Schon über Jahre hält der Trend zu Trachtenbekleidung an, dem sich auch schon vor der Zeit der Onlineshops große Kaufhausketten nicht verschließen konnten.

Kleidung zu tragen, die sich an traditionellen und historischen Vorbildern orientiert, hat einen ganz eigenen Reiz. Nicht nur, dass mit natürlichen Rohstoffen, wie Leinen, Hanf, Filz und Nessel gearbeitet wird, auch altes Handwerk kommt wieder neu zu Ehren: Perlen- und Kopfstickerei, Gerberei, plissieren, Posamenten- und Moirebänderherstellung. Das kommt ihnen spanisch vor? Ja, auch nach Ländern, Ethnien, Berufsgruppen, Zunft und Amt kann die Tracht unterschieden werden. Forscht man nach den Ursprüngen dieser Bekleidungsform, führen die Quellen über die Deutung des Wortsinns vom althochdeutsch bzw. mittelniederdeutsch zu: das, was getragen wird.

Trachten als Kleiderordnung hat Kleidungskultur geprägt und sich bis zu einer Volkskultur entwickelt. Die fortschreitende gesellschaftliche Entwicklung – vor allem seit der Industrialisierung – hat in weiten Teilen Deutschlands zu Verdrängung und Verlust von Trachtenbewusstsein und damit von Trachten als Bekleidung geführt. Übrig geblieben sind vorwiegend die Festtagstrachten, vor allem in Süddeutschland, bei den Sorben der Niederlausitz und den Bergmännern im Erzgebirge.

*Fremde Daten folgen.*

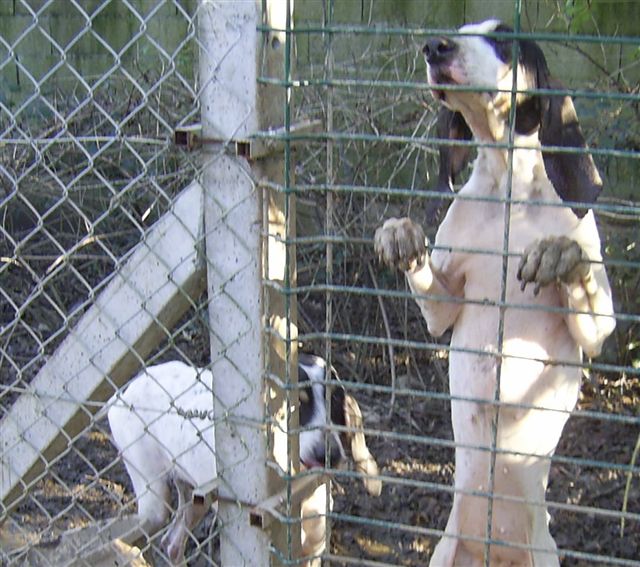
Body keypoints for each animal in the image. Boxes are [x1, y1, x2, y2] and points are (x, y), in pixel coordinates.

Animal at [109, 356, 380, 564]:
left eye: (335, 400)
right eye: (295, 404)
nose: (330, 455)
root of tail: (124, 392)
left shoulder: (312, 552)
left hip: (195, 499)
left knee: (172, 543)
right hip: (154, 501)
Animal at [376, 20, 616, 564]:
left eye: (504, 41)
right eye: (463, 31)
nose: (435, 47)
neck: (509, 191)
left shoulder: (600, 330)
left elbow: (580, 275)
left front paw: (559, 256)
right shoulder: (442, 308)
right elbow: (428, 281)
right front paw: (400, 236)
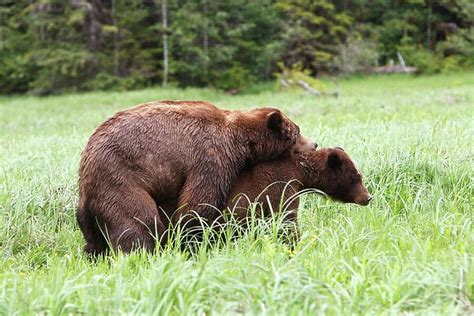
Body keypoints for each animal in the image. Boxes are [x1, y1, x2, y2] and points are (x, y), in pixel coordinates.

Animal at [76, 101, 312, 254]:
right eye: (296, 132)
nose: (314, 143)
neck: (240, 140)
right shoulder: (211, 156)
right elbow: (198, 203)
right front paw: (191, 238)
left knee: (94, 240)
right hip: (119, 180)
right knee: (139, 223)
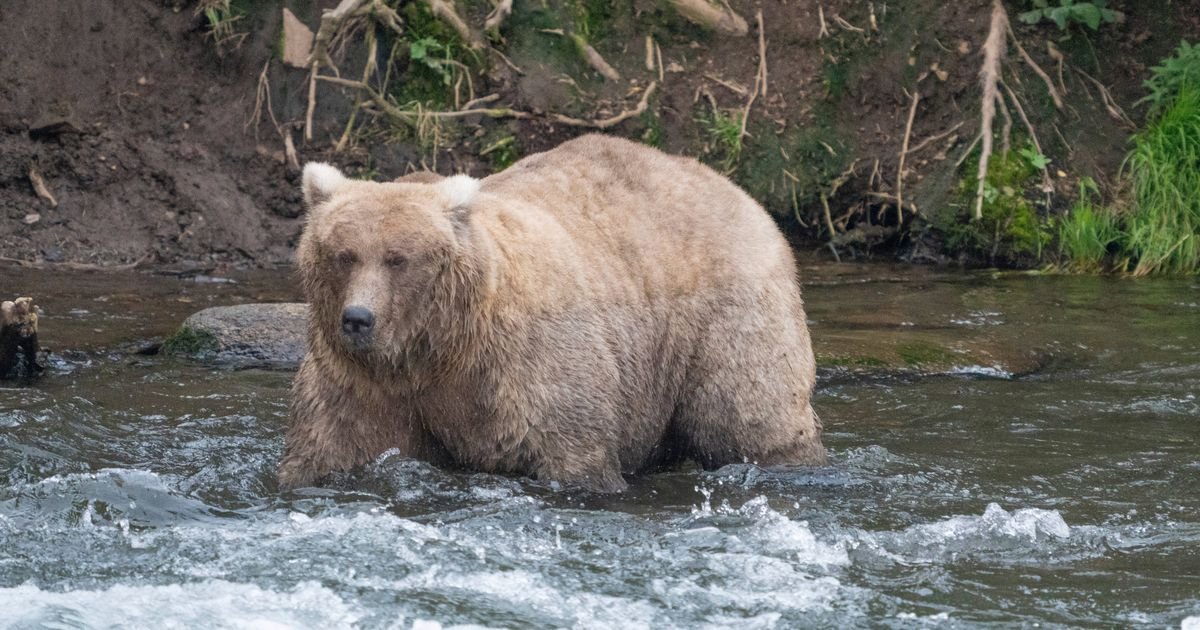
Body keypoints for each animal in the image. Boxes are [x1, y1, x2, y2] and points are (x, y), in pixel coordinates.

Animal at [279, 132, 825, 492]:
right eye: (343, 254)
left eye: (398, 258)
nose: (358, 318)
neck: (437, 347)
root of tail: (735, 189)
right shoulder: (363, 382)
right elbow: (333, 445)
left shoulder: (526, 366)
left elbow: (571, 450)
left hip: (724, 316)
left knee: (749, 414)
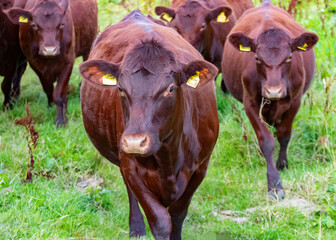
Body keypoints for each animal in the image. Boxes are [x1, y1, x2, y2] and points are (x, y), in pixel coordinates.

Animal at [79, 9, 219, 240]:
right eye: (120, 88)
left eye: (170, 88)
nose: (135, 141)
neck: (169, 154)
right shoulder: (131, 167)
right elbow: (160, 221)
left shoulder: (200, 167)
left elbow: (177, 215)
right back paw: (136, 228)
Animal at [220, 0, 318, 199]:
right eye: (257, 58)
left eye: (289, 57)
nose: (273, 90)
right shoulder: (250, 104)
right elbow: (266, 141)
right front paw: (274, 184)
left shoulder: (295, 101)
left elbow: (284, 135)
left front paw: (283, 163)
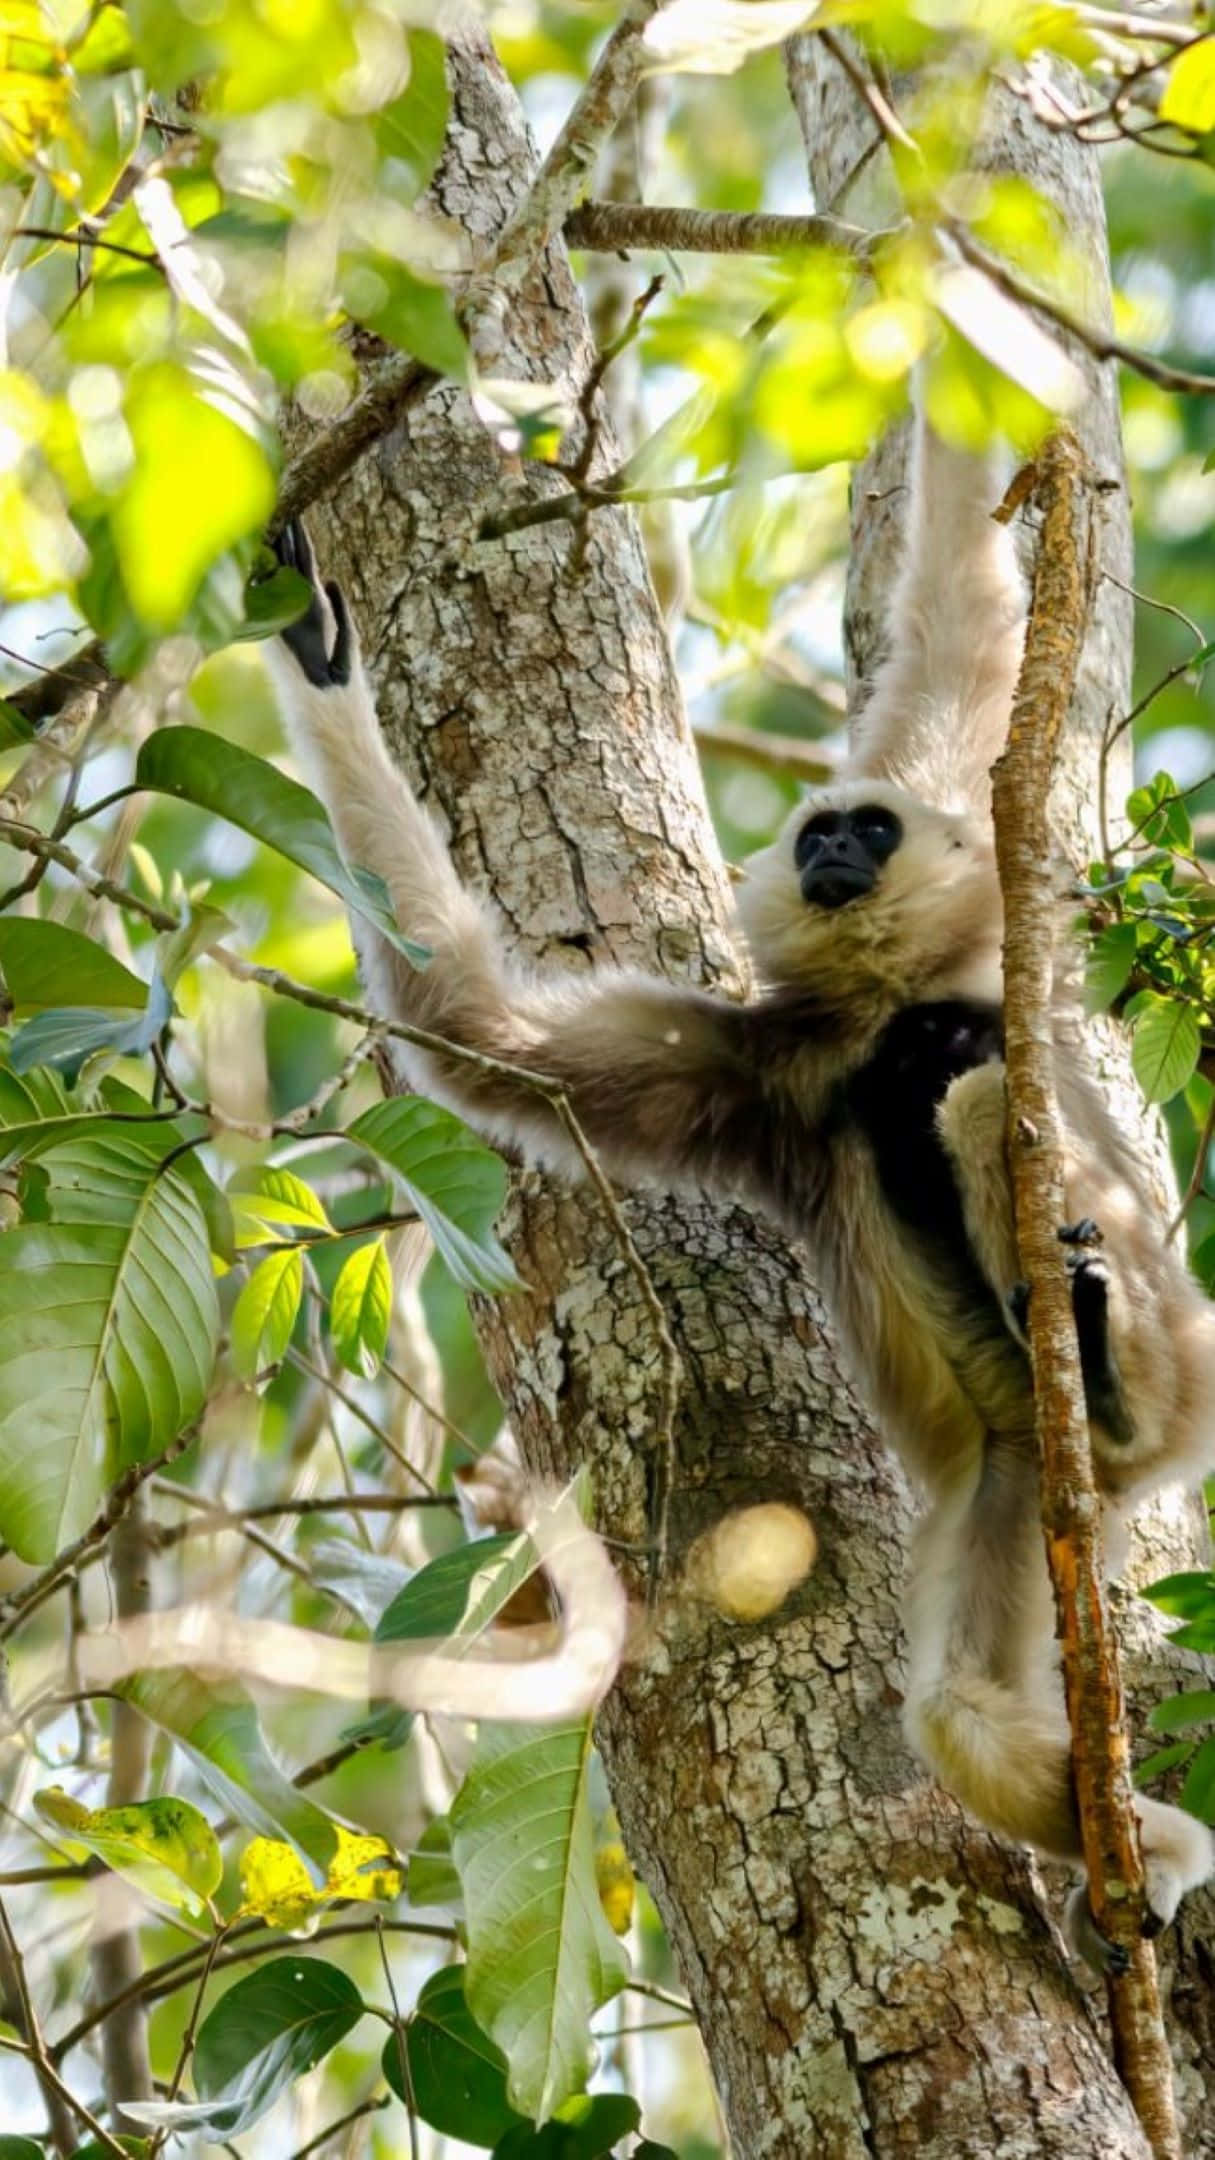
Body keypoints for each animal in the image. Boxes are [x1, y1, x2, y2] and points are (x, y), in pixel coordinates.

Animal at [265, 414, 1215, 1969]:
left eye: (866, 830)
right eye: (823, 831)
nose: (824, 847)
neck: (883, 1011)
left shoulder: (975, 915)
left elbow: (962, 629)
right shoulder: (757, 1069)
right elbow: (477, 1028)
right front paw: (314, 651)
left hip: (1185, 1352)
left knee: (975, 1100)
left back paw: (1095, 1343)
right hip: (1018, 1483)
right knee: (960, 1710)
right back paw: (1146, 1845)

Die Trachtenhersteller und Händler von heute setzten mit ihren Produkten dagegen auf die Merkmale, die auch schon früher “up to date” waren: langlebig, alltagstauglich und Liebe zum schönen, schmückenden Detail. Bei Hobbys unter dem Begriff Landleben, sei es britisch, wie Highlandgames oder das Wandern und Jagen im Verein gibt es die sportliche Trachtenbekleidung. Mit festlicher Trachtenmode kann man heute sogar Hochzeit feiern.